The question of the night was whether they should keep money in the bank to continue their fight to cut down the number of government units in Illinois.

The answer was simple to Anderson.

“Let’s keep the bank accounts open,” he said.

On the ballot the next day, voters in McHenry Township found the kind of referendum question Anderson has been pushing to put in front of voters at the polls for more than three decades: “Shall the Road District of the Township McHenry be abolished with all the rights, powers, duties, assets, property, liabilities, obligations and responsibilities being assumed by the Township of McHenry?”

Voters rejected the referendum in an overwhelming fashion. More than
68 percent of them voted "no," but Anderson has no intentions of letting up.

“It’s not over,” Anderson said. “We’re not going to quit that easily.”

Anderson has been on the losing side of this battle before.

In 1994, Anderson spearheaded a referendum to eliminate the county’s townships the only way state law allowed – by switching from a county board to a three-member panel of county commissioners. By a 3-1 margin, voters defeated Anderson’s referendum to abolish townships in the November 1994 election.

“I was a little disappointed, but the numbers weren’t there,” Anderson said of Tuesday’s results.

He takes pride in getting the referendum in front of voters.

The referendum asked voters whether the road district should be consolidated, with McHenry Township taking on the district’s responsibilities if the referendum had been successful.

“We already had a victory,” Anderson said. “We got it on the ballot.”

The debate leading up to Tuesday’s vote featured two arguments about consolidation. Proponents such as Anderson fought to let the voters decide, while opponents contended that there should be an independent cost study conducted to prove whether consolidation would save taxpayers money.

Anderson received a call at the end of October saying someone had tossed beer bottles in front of his Wonder Lake barber shop, along with political signs and postcards that either were shredded to pieces or scrawled with derogatory remarks.

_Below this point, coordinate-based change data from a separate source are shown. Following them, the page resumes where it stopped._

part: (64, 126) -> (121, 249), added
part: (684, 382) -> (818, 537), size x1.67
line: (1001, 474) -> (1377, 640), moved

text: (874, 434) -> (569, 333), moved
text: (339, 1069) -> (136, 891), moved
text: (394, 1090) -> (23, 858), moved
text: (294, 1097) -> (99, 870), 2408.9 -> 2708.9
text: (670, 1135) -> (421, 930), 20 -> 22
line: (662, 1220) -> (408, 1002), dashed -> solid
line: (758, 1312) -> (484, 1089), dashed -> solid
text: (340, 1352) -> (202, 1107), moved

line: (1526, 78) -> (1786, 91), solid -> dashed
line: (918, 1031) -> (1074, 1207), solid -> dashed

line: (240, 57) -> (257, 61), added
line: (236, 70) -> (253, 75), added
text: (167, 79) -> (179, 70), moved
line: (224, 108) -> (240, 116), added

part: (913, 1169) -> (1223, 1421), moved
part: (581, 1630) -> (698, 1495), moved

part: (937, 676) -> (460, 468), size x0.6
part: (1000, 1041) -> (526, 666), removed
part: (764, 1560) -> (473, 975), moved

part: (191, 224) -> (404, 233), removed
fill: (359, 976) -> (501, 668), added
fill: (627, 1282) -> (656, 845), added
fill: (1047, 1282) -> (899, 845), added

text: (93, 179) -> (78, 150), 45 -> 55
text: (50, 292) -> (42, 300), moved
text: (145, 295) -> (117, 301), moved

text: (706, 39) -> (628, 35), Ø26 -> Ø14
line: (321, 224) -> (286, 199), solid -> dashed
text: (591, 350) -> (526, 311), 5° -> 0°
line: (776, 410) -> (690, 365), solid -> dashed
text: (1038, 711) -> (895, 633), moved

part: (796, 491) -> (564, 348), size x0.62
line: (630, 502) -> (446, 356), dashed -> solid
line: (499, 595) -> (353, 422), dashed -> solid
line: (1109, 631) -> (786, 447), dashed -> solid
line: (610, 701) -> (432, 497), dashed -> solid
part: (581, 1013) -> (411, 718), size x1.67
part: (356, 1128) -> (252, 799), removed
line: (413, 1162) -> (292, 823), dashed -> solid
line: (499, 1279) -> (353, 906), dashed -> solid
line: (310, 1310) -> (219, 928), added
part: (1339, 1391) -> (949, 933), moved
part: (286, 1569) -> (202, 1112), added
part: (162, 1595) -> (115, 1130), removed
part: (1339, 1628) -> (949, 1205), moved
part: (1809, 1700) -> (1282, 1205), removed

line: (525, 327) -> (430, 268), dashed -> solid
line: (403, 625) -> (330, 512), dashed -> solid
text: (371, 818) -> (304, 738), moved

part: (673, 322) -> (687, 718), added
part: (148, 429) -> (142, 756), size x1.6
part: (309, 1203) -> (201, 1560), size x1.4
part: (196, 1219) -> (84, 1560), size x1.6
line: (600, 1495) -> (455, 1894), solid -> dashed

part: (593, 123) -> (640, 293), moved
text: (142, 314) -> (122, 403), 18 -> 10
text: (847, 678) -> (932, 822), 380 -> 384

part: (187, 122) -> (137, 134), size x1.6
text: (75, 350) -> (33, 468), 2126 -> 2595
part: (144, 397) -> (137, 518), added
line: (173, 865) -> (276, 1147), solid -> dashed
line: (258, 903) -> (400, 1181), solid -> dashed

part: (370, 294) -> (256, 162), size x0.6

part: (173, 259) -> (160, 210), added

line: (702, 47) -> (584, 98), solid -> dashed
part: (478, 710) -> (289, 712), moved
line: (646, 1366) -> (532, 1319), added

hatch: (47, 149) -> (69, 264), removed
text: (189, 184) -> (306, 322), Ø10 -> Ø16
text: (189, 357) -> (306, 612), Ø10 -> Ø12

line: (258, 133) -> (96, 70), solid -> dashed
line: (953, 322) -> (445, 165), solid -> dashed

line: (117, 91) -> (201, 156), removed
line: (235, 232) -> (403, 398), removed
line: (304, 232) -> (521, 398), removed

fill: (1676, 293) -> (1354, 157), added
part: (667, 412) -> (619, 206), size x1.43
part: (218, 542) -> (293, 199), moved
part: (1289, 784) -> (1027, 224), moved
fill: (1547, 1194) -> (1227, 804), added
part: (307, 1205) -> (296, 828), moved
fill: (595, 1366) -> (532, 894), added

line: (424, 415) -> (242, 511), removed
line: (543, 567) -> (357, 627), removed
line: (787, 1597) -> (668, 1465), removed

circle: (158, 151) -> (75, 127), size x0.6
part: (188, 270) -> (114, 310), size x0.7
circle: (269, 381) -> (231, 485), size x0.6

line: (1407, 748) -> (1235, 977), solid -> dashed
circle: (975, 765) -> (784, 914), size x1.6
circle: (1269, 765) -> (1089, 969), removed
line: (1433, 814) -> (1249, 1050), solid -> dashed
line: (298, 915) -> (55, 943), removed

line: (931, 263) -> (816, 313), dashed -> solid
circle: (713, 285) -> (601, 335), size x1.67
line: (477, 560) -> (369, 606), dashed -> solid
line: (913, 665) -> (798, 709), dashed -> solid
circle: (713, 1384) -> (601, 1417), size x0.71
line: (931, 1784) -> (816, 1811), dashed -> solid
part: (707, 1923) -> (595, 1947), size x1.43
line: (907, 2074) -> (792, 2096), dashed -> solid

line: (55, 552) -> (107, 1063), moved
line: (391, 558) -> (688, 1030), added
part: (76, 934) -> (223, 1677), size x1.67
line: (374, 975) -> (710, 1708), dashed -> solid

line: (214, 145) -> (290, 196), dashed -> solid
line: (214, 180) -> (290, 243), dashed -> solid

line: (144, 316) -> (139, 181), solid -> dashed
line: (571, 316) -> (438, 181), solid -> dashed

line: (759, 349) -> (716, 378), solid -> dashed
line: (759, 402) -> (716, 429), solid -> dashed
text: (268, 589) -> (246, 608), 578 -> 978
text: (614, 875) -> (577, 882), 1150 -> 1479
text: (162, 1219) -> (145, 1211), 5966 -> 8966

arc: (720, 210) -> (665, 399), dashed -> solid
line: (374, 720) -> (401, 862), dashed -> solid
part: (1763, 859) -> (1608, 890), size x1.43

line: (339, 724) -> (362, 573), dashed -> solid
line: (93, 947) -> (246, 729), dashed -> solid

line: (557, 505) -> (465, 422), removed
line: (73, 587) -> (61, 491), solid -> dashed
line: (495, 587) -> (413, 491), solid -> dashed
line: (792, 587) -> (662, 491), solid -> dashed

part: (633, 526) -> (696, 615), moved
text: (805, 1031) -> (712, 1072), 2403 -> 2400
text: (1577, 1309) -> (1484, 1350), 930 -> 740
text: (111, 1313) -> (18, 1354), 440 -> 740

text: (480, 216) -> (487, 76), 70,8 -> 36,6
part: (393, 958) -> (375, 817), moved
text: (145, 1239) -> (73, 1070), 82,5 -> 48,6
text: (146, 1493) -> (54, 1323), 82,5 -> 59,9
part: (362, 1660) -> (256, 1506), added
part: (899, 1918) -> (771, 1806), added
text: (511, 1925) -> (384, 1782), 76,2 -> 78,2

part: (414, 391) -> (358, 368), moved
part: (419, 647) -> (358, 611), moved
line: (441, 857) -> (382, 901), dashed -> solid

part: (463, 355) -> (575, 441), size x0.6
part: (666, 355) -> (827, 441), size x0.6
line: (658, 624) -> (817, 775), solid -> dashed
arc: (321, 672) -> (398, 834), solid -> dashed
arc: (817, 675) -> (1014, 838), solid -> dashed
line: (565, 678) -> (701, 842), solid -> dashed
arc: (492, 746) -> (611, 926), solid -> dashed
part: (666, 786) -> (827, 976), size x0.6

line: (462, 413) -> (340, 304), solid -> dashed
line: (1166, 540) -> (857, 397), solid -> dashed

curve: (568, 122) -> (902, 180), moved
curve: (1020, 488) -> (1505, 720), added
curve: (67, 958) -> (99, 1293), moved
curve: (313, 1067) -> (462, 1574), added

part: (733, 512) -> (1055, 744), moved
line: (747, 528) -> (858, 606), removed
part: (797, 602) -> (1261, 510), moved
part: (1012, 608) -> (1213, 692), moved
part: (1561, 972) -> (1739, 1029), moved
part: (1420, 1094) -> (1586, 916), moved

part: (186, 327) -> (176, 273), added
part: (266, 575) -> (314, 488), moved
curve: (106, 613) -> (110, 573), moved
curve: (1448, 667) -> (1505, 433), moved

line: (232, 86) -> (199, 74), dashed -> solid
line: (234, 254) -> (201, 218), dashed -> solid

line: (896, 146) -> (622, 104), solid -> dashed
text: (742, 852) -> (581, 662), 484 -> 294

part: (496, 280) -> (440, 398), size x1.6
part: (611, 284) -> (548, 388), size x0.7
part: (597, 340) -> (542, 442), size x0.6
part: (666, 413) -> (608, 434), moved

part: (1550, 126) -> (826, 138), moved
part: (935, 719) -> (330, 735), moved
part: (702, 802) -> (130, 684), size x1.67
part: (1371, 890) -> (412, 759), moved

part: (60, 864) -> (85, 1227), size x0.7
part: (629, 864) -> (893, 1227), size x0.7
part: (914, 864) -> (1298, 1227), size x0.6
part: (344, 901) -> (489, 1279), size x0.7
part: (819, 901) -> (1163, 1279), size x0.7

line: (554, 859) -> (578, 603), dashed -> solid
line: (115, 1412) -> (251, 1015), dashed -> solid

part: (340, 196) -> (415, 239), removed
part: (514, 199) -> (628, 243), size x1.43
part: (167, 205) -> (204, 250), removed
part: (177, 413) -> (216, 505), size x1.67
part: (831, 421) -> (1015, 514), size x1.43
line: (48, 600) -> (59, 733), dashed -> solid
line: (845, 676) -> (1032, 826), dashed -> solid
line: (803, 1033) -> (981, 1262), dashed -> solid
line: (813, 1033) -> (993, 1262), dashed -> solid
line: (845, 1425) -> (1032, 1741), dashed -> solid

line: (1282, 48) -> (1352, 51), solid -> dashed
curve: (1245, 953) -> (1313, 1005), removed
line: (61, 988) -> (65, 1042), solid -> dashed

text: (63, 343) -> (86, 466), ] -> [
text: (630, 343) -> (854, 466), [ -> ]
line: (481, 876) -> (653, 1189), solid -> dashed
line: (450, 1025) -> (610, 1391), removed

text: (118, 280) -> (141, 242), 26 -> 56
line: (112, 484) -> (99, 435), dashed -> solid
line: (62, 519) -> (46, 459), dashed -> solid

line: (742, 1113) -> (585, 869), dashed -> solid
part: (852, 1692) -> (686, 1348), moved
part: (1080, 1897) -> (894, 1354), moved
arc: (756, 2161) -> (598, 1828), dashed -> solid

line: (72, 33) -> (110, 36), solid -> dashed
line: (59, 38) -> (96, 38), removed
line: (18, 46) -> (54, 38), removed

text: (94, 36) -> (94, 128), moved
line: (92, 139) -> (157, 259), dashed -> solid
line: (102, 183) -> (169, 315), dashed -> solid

Citizens for Facts First members, another grass-roots group that argued for a cost-savings study before consolidation, said bags stuffed with pro-consolidation materials were littered around their signs.

In the lead-up to vote, Anderson described a world where road district services could be managed by private companies and implied such a shift would be cheaper than the government bodies he calls redundant.

So what’s next for Anderson and Citizens for Consolidation? A possible follow-up campaign to consolidate McHenry County townships.

He first has to wait for the fate of House Bill 4637, which is sponsored by state Rep. David McSweeney.

The House-approved bill to give voters the power to consolidate McHenry County townships could go before the state Senate for a vote this month.

“I’m waiting to see what happens with that,” Anderson said.